To speed up strategy parameter optimization, I have been considering adding GPU support to my trading platform. I have thought this mainly for strategy development and portfolio generation, but not for live trading nor backtesting which are not as performance intensive. Are people using GPUs to accelerate parameter optimization? My parameter optimization is already 100x more efficient than MT5 and running multithreaded, but would be nice to get some further performance improvements.
You should use cloud services here, as the setup is all done and you can just use the full calculating power from Microsoft Azure, Google Cloud or AWS Amazon. You can get custom pricing here depending on your needs. But for me the optimizing time was never the issue. Also the coding time not. All the bottlenecks was just the underlying idea creation and strategy setups. That is the main important. Everything else is done in no time (usually). You need to understand the markets and what you do. If you have the right sound strategy in your mind that is by distance the most important and most time consuming to achieve.
Distributing the work to cloud services is definitely a good step, but utilizing GPUs can dramatically cut down the computation time and cost even when running on cloud. It's also nice to be able to iterate locally with reasonably priced hardware before running on cloud with a larger data set.
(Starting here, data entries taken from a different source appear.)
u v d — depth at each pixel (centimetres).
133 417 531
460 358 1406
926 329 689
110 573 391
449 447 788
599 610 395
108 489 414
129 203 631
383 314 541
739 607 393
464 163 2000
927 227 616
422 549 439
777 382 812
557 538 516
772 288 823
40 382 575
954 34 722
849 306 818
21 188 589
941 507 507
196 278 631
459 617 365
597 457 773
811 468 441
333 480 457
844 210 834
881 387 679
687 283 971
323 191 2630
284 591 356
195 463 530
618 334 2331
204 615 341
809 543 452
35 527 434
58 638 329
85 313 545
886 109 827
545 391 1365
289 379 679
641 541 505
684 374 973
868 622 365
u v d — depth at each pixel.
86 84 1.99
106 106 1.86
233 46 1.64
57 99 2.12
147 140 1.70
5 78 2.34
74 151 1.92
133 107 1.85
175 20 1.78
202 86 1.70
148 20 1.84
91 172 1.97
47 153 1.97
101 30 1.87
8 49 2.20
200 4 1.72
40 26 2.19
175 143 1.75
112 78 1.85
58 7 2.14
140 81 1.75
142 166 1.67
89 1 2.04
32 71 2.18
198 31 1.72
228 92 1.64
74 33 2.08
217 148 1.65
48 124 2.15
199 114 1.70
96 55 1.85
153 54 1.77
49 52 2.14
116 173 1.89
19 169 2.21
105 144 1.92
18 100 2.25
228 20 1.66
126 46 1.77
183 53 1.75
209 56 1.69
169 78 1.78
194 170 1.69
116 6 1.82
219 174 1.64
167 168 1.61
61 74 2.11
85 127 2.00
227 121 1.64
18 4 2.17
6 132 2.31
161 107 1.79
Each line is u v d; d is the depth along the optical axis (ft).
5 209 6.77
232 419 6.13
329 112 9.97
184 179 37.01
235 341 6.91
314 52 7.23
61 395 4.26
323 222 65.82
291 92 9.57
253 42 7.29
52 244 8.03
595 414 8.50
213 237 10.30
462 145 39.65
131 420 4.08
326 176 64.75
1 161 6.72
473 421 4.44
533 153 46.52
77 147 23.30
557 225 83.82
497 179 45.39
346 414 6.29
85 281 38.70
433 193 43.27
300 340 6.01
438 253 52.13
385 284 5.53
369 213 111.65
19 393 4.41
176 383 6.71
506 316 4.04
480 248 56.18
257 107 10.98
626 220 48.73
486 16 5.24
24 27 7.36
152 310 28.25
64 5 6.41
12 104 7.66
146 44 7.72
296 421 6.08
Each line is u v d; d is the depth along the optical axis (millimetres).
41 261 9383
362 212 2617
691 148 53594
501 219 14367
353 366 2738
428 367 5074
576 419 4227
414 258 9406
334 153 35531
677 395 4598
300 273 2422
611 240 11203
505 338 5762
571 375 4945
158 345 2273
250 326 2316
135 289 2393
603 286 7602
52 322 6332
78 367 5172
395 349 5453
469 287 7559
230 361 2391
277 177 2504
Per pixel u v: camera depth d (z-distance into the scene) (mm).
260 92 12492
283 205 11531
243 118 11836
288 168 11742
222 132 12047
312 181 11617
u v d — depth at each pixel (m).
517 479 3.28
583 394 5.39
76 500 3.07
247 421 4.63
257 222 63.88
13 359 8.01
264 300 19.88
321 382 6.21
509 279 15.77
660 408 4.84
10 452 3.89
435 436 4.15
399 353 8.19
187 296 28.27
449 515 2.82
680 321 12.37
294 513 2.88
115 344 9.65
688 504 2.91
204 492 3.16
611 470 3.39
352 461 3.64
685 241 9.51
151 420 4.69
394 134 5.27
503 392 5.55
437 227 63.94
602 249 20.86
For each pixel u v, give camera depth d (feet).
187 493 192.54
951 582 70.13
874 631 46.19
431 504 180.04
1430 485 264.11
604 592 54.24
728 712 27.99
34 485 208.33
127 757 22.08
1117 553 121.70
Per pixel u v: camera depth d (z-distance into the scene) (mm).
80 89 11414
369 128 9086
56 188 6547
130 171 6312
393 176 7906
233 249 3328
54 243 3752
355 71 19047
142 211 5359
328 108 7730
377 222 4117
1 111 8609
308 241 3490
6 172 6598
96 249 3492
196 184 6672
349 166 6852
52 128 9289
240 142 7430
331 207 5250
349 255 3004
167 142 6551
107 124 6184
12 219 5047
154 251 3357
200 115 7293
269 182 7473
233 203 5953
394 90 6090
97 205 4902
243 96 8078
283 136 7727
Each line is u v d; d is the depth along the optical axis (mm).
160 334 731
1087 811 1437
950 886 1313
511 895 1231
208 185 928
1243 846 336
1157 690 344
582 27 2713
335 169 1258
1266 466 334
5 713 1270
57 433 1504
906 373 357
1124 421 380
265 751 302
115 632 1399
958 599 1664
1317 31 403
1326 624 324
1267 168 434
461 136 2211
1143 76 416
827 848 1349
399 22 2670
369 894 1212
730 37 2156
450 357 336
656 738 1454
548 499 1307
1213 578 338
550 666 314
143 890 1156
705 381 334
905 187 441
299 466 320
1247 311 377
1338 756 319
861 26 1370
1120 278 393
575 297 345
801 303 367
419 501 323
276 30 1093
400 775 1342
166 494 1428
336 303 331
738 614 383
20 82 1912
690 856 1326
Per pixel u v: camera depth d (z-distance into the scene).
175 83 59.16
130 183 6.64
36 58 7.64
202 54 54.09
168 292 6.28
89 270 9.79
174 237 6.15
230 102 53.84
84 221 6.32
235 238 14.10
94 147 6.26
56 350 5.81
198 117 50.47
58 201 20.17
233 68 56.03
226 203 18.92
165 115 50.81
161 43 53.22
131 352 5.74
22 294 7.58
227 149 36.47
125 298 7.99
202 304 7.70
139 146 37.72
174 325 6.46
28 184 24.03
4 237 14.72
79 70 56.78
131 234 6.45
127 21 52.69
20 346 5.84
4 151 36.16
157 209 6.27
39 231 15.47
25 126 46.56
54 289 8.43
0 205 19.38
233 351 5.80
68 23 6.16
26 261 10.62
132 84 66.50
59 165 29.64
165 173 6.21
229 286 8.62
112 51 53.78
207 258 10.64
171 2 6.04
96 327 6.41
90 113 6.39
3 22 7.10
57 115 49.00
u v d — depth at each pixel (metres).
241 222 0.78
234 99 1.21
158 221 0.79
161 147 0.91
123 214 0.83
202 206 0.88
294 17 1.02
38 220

For me I like to be able to test algos with a good number of instruments over multiple years to see how different ideas work or changes influence overall algo performance, so I find that the optimization is an integral part of the algo development.
I think for financial data it suffices to use multicore CPUs in multiple workstations; ie. such CPUs like AMD Ryzen Threadripper. I think these are even faster than server CPUs. IMO using GPU for such data is overkill.
At least for NinjaTrader's built in strategy parameter optimization, the more RAM available, then faster it completes. For this reason, we offer 32, 64, and 128gb RAM dedicated servers.
Interesting, the optimization shouldn't require much memory even with 5sec bar resolution, let alone 1min bars. One year of 5sec forex bar data is only about 200MB and only 17MB with 1min bars.
Even for the most simplest MT5 strategy it takes about 100 mins for single single forex pair to run 10 year walk forward analysis (4 year in-sample window, 1 year out-of-sample WF phase) on 18 core PC.
What loss function are you minimizing? Most likely it is wrong. You probably just don't understand the parameters of your "system". Last year I thought I needed AWS and its compute to figure out something completely subjective within my model. I would have spent so much minimizing bullshit. You can't just RL a 100 free parameters without finding your system is bullshit.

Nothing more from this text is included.